# A3, Shadowgun Broke, But Riptide Got Fixed?



## trueno92 (Oct 17, 2011)

oddly, the menus now when starting riptide seem to be working fine. broke shadow gun however.
ver 1.0 and ver 1.04


----------



## Larry94 (Oct 21, 2011)

He is right. Shadowgun is completely screwed now. Guess its time to update to the all devices version.


----------



## trueno92 (Oct 17, 2011)

doesn't help, note i mentioned ver 1.04.


----------



## vsawri (Nov 18, 2011)

yeah, I'm having some problems with some other gameloft games too that worked fine in 2, but suddenly have missing textures in 3 or are very slow. But the ones that are working, are faster. Lmao. Win some, lose some.


----------



## Larry94 (Oct 21, 2011)

I fixed it. Enable the 1st and 3rd option in CF3D and its fine. Version 1.0 THD.


----------



## defiantj3 (Oct 10, 2011)

Larry94 can you explain in more detail. I went into the per app setting and I am assuming the 1 one is under the default and 2 below that and it didn't work can you tell us which option you enabled?


----------



## KaliKot (Nov 13, 2011)

vsawri said:


> yeah, I'm having some problems with some other gameloft games too that worked fine in 2, but suddenly have missing textures in 3 or are very slow. But the ones that are working, are faster. Lmao. Win some, lose some.

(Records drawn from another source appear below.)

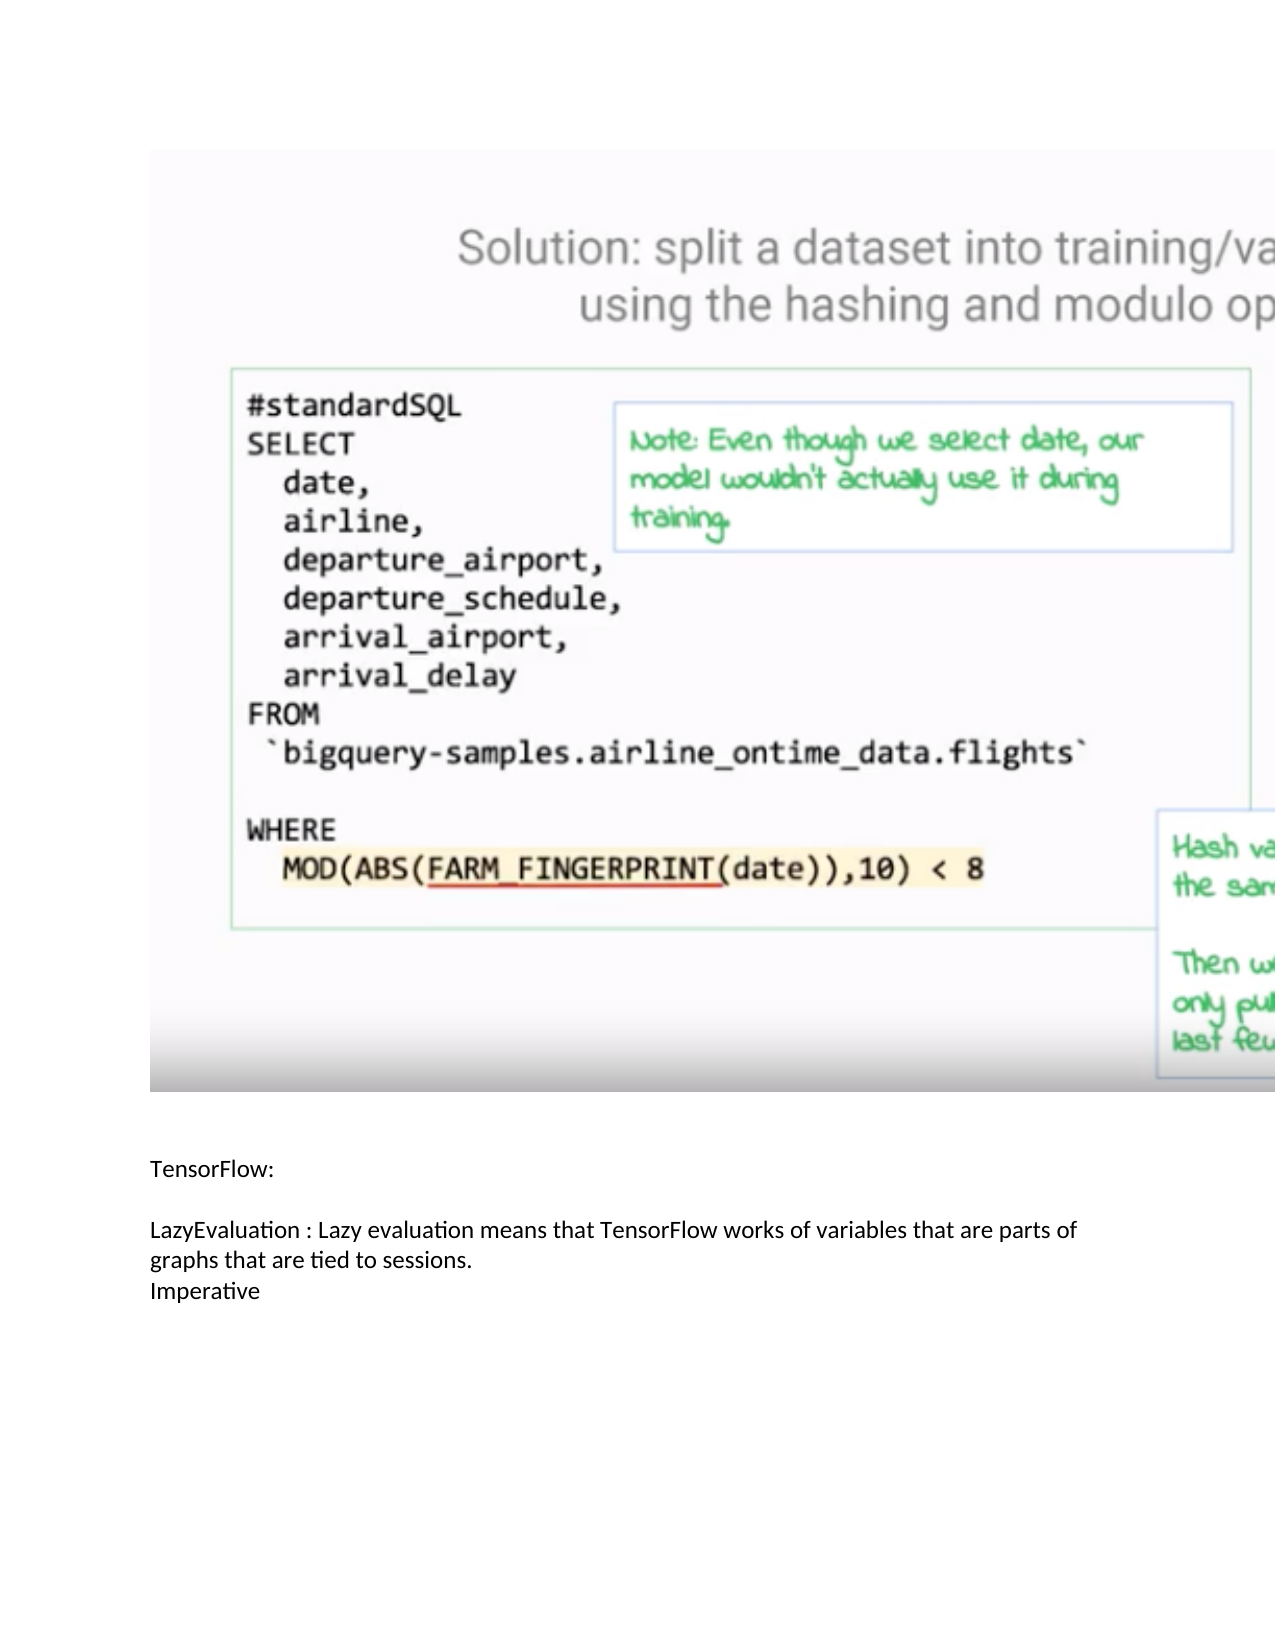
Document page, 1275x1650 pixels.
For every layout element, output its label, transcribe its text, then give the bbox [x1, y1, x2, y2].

text TensorFlow: [150, 1153, 1125, 1183]
text Imperative [150, 1275, 1125, 1305]
text LazyEvaluation : Lazy evaluation means that TensorFlow works of variables that are parts of graphs that are tied to sessions. [150, 1214, 1125, 1275]
picture [150, 150, 1275, 1092]
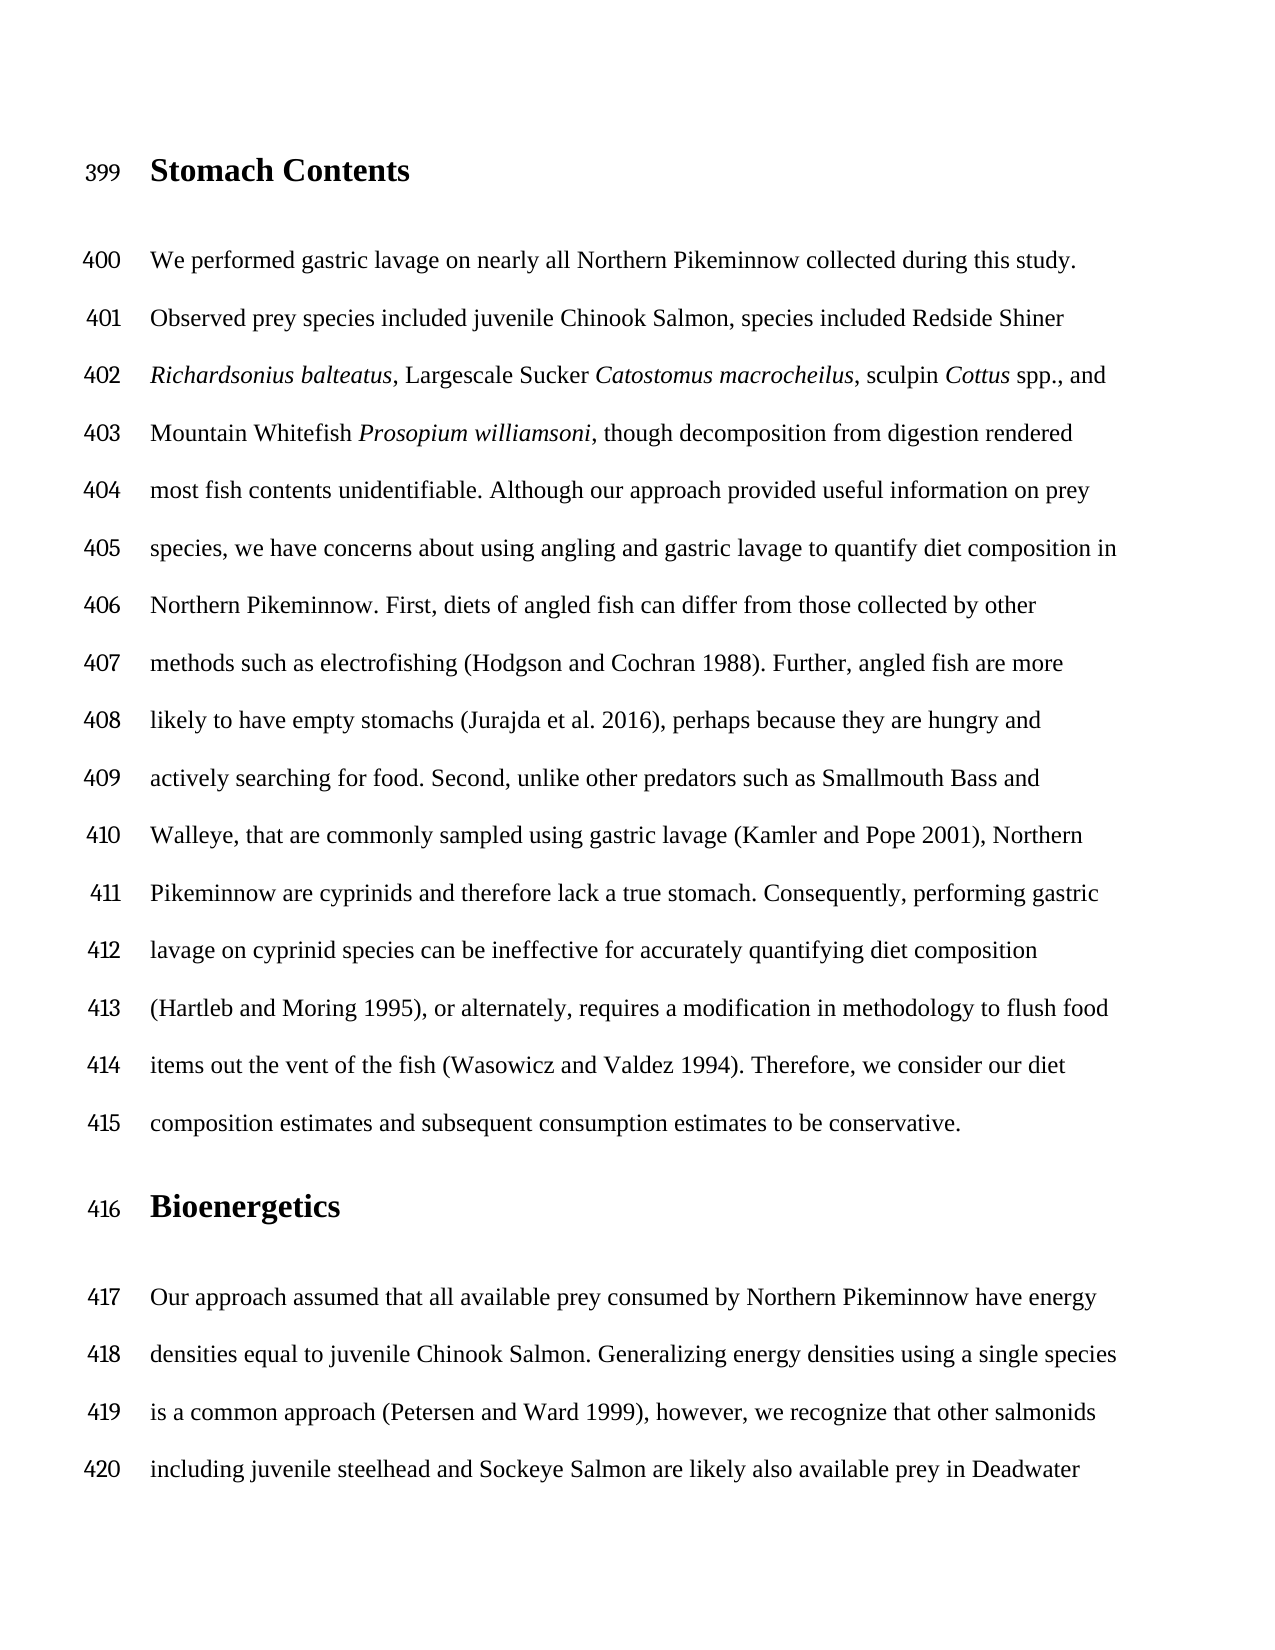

Which gameloft games are you referring to? would be helpful for the topic


----------



## vsawri (Nov 18, 2011)

dungeon hunter 2 was one of them, it seems that in alpha 2 all the textures in these gameloft games was forced at 16bit quality even if you picked 32bit in chainfire 3d. that seemed to be the problem as i see it. I did some back and forth testing so i'm pretty sure as I see very visible color and dithering differences. using alpha 3, i forced the quality of textures at 16bit and all games that worked in alpha 2 work again.


----------



## treybarnes66 (Nov 16, 2011)

Vol dwn + pwer.

Sent from my Galaxy Nexus using Tapatalk 2


----------



## rohan (Oct 10, 2011)

treybarnes66 said:


> Vol dwn + pwer.
> 
> Sent from my Galaxy Nexus using Tapatalk 2


Way to bump a 6 month old thread...


----------